As intra-ASEAN travel continues to pick up, regional destinations have an opportunity to meet evolving traveller preferences by strengthening digital infrastructure, making Muslim-friendly services more visible, and providing seamless payment experiences.
Asia and Southeast Asia remain central to Muslim Travel growth
Asia remains the centre of gravity for Muslim travel, recording nearly 128 million Muslim arrivals and a 20.8% market penetration.

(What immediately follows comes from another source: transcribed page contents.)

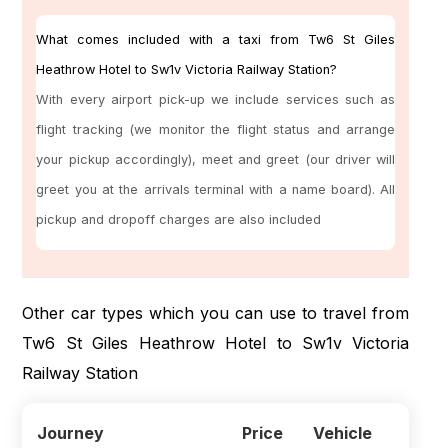
What comes included with a taxi from Tw6 St Giles
Heathrow Hotel to Sw1v Victoria Railway Station?
With every airport pick-up we include services such as
flight tracking (we monitor the flight status and arrange
your pickup accordingly), meet and greet (our driver will
greet you at the arrivals terminal with a name board). All
pickup and dropoff charges are also included
Other car types which you can use to travel from
Tw6 St Giles Heathrow Hotel to Sw1v Victoria
Railway Station
Journey
Price
Vehicle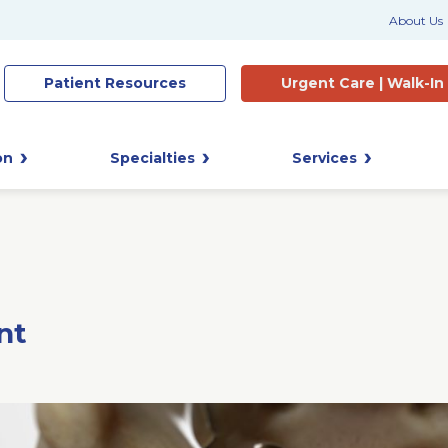
About Us
Patient
Resources
Urgent Care |
Walk-In
on
Specialties
Services
nt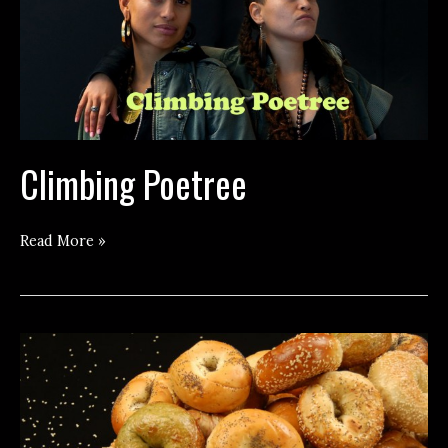
Climbing Poetree
Climbing
Read More »
Poetree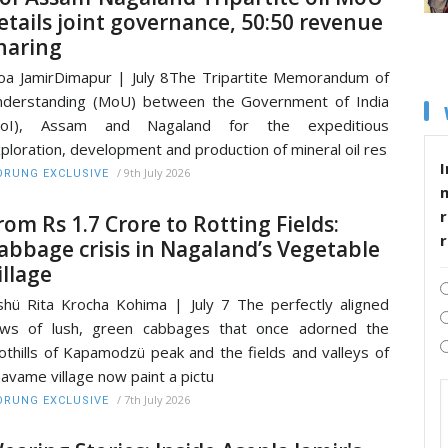
etails joint governance, 50:50 revenue
haring
a JamirDimapur | July 8The Tripartite Memorandum of
derstanding (MoU) between the Government of India
GoI), Assam and Nagaland for the expeditious
ploration, development and production of mineral oil res
I
/
9th July 2026
RUNG EXCLUSIVE
r
rom Rs 1.7 Crore to Rotting Fields:
abbage crisis in Nagaland’s Vegetable
illage
shü Rita Krocha Kohima | July 7 The perfectly aligned
ows of lush, green cabbages that once adorned the
othills of Kapamodzü peak and the fields and valleys of
avame village now paint a pictu
/
7th July 2026
RUNG EXCLUSIVE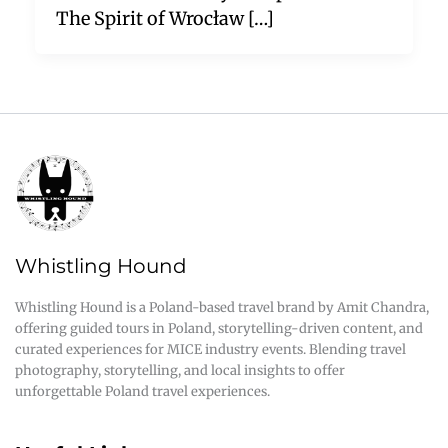
The Spirit of Wrocław […]
Whistling Hound
Whistling Hound is a Poland-based travel brand by Amit Chandra,
offering guided tours in Poland, storytelling-driven content, and
curated experiences for MICE industry events. Blending travel
photography, storytelling, and local insights to offer
unforgettable Poland travel experiences.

For Asian Muslim travellers, Southeast Asia has emerged as a leading corridor in 2026, supported by proximity to major source markets, strong regional connectivity and established Muslim-friendly infrastructure.
Malaysia retained its position as the Top Muslim-friendly Destination of the Year for the eleventh consecutive year, with a score of 83, reinforcing its strength across Halal tourism, Muslim-friendly services, destination marketing and the Visit Malaysia 2026 agenda.
Indonesia climbed three places to share second position with Türkiye and Saudi Arabia, each scoring 79, supported by renewed government-led efforts, major Halal events and continued investment in inclusive destination readiness.
Among non-OIC destinations, Singapore remained in first place. It ranked 10th globally, with a score of 73, supported by its Halal culinary ecosystem, strong safety standards, multicultural environment, and smart destination infrastructure. Hong Kong rose to second among non-OIC destinations, while Taiwan and the United Kingdom shared third place.
Thailand, the Philippines, Japan and South Korea also showed momentum, reflecting broader investment in more inclusive travel experiences across Asia.
The report also points to the rise of more digitally enabled destinations, with technologies such as e-visas, biometric border systems, AI chatbots, digital travel assistants, real-time translation, and smart destination management helping to improve ease of travel and reduce uncertainty throughout the journey.
Destination readiness
GMTI 2026 also introduces Destination Activation Stack, a strategic model that integrates three frameworks: ACES, which measures foundational destination preparedness; RIDA, which assesses responsible, immersive, digital and assured travel experiences; and TRUST, which evaluates the signals that convert traveller interest into bookings.
Together, these frameworks reflect how Muslim-friendly tourism is evolving. Destinations are no longer assessed only by whether they provide baseline services such as Halal food and prayer spaces. They must also show that these services are accessible, visible, reliable, digitally discoverable, and aligned with traveller expectations regarding safety, sustainability, inclusivity, and quality of experience.
“As global volatility shifts travel demand toward closer, safer, and more predictable ‘home-continent’ corridors, destination agility is important,” said CrescentRating & HalalTrip CEO Fazal Bahardeen.
“Modern travellers are looking for certainty before they step onto a plane, and they are increasingly delegating that validation process to intelligent systems. This requires a structural transition from passive destination readiness to active destination activation. The integration of the ACES, RIDA, and TRUST frameworks into the Destination Activation Stack provides a flexible, multi-dimensional roadmap for tourism boards to build real-time resilience, secure consumer confidence, and future-proof their market share.”